Since that day, her heart had a habit of missing a beat, making her catch her breath painfully, as though the spear with which they had pierced him were jabbing at her ribs.
He had returned. It was a miracle; she should have seen it coming. They had already entombed him, but he walked out without his grave clothes, shrugging off his new swaddling bands.
She had always been a little afraid of his body. He was her first-born, and she was young, and far from home, and the midwives were strangers, and Joseph was kind but distant; they didn’t know one another so intimately, yet. She thought that he would tear her apart, as small and helpless as he was. She was afraid of his naked hunger, his eagerness to feed on her, on the stories she told him (how could she not?) of angels and God’s favour. And then, that naked ambition, returning from the grave, trouncing death, renouncing the execution of Rome; dangerous hunger, perilous power, risky resurrection. Her heart trembled again, its spear-point peaks threatening her.

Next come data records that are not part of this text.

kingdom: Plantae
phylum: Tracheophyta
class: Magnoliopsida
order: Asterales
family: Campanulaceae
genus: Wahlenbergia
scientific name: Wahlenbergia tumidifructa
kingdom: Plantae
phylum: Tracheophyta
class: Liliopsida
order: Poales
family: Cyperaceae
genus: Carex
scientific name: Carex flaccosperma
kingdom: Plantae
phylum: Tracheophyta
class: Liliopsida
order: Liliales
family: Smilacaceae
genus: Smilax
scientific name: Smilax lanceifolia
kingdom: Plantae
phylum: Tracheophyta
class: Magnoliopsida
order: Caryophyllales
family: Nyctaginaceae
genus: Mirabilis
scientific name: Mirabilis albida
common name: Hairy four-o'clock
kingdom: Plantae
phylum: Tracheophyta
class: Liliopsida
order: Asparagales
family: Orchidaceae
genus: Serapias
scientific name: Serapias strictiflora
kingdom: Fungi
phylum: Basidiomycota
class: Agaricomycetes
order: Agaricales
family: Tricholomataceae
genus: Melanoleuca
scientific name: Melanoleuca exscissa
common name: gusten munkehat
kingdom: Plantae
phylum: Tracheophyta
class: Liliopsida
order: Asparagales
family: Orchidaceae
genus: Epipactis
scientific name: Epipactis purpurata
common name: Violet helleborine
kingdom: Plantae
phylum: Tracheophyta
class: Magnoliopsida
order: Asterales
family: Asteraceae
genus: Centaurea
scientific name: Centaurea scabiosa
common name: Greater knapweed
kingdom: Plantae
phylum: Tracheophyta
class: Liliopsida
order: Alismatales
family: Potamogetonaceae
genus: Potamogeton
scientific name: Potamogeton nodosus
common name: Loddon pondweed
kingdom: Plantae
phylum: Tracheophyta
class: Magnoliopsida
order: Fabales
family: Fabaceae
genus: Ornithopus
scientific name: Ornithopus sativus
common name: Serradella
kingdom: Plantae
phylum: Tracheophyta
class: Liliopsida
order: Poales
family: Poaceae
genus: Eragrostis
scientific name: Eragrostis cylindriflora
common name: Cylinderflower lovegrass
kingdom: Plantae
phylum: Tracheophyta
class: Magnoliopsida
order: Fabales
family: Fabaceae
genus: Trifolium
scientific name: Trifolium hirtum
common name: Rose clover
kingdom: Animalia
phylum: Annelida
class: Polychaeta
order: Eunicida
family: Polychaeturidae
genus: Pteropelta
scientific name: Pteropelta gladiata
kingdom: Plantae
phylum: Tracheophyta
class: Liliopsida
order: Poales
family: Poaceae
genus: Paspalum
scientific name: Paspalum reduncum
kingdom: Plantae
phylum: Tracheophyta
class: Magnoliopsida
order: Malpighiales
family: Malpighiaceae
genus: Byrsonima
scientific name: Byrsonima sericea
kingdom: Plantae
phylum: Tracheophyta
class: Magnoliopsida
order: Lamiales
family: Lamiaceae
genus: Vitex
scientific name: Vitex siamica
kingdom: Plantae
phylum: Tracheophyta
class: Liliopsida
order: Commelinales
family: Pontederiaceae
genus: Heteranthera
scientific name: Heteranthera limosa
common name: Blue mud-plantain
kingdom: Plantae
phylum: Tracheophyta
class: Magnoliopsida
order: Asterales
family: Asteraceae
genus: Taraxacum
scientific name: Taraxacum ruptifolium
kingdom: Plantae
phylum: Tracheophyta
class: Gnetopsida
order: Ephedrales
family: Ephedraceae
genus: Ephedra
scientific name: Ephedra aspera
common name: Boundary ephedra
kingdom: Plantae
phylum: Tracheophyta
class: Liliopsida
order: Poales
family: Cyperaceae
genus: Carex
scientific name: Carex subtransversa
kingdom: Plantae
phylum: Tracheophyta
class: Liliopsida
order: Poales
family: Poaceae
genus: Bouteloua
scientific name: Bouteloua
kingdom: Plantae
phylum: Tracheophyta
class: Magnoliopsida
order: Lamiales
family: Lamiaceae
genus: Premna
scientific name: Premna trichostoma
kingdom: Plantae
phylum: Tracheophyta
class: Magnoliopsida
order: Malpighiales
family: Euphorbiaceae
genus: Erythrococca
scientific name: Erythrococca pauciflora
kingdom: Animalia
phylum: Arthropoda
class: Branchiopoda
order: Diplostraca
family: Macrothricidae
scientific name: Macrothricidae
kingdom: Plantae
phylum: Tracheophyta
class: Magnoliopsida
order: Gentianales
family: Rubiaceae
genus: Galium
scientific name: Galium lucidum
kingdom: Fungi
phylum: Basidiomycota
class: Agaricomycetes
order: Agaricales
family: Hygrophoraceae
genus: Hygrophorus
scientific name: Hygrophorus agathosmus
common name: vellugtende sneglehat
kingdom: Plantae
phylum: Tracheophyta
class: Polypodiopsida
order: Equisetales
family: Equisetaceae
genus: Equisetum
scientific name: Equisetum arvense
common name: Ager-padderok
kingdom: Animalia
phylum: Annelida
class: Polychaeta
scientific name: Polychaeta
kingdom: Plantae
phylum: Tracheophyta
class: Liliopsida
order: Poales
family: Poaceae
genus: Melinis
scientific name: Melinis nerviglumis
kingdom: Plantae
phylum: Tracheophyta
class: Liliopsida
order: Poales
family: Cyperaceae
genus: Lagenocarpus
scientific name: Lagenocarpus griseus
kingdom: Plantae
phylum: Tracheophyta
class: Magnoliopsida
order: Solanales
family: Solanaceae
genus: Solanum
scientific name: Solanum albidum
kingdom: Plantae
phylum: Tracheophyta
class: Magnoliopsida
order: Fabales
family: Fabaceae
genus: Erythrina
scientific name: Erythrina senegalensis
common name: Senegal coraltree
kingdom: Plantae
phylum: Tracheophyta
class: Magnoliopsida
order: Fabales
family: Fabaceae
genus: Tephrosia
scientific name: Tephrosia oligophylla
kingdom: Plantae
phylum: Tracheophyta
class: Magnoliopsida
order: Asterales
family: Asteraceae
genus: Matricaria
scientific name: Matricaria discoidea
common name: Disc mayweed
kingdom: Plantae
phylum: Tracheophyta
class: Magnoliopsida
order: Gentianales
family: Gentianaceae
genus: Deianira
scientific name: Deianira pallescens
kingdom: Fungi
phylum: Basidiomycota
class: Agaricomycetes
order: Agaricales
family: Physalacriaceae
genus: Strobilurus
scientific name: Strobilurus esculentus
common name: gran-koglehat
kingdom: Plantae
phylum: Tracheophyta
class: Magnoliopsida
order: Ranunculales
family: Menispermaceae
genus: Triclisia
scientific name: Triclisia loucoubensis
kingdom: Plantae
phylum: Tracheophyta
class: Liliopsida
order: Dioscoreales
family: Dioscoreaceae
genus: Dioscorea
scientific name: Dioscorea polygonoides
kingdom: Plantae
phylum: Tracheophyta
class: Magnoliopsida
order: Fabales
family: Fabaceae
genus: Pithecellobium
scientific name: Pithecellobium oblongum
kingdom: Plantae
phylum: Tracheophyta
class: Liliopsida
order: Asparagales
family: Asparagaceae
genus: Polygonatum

She remembered the soothing sighs of the midwives, tried to match her breathing to their words, to calm her body and spirit. He had left again, after forty days, during which time she had seen as little of him as in his former life, which he spent on everyone who had need of him, his friends and strangers. She tried not to mind, that he had outgrown her womb, her breasts, her bosom, but ever since the cord was cut, it was hard to let him go.
The first Christmas after he died, she spent the dawn remembering that night in Bethlehem, and the stars, and the straw. Her sobs rehearsed those frantic convulsions of her body, his first cries; the first time she heard his voice, it was as though angels were singing. She would not touch his head again, nor cradle his feet, although they had hardened long since from their baby fatness into something more suitable for the journey of life. She missed the baby scent of him, and the sound of his laughter, disappearing around the corner of his childhood. If she tried hard enough, she could make herself see him coming through the door, as though he had never left home, and her whole being strained with the effort of recognizing reality: that the shadow in the corner was simply a broom, illuminated by the gray morning light; that he was not asleep upstairs, but sitting at God’s right hand in the heavens, wherever that might be.
Her heart was heavy, so that it was an effort to stand, when she found herself lying on the floor in front of the fire, warm on one side, and cold on the other, but she did stand up, and pick up the kettle to make the morning tea, before the rest of the household would awaken, his friends, her family, and wonder anew, as they did every day, if those were the clouds of glory that they was rolling down from the hills to the east, with the sun rising behind them.